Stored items
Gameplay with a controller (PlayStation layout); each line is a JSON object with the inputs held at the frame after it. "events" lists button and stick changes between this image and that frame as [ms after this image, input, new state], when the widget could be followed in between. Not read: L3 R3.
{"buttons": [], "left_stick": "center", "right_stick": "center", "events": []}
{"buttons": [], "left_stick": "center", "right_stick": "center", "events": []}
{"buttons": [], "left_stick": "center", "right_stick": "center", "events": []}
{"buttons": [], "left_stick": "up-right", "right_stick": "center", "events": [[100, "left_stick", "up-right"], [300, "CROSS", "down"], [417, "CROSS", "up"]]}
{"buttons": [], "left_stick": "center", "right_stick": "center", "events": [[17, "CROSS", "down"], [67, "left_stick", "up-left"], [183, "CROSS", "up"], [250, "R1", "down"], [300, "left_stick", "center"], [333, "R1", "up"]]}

> TASK:
Read the records above. Show each line that has the string "CROSS".

> REPLY:
{"buttons": [], "left_stick": "up-right", "right_stick": "center", "events": [[100, "left_stick", "up-right"], [300, "CROSS", "down"], [417, "CROSS", "up"]]}
{"buttons": [], "left_stick": "center", "right_stick": "center", "events": [[17, "CROSS", "down"], [67, "left_stick", "up-left"], [183, "CROSS", "up"], [250, "R1", "down"], [300, "left_stick", "center"], [333, "R1", "up"]]}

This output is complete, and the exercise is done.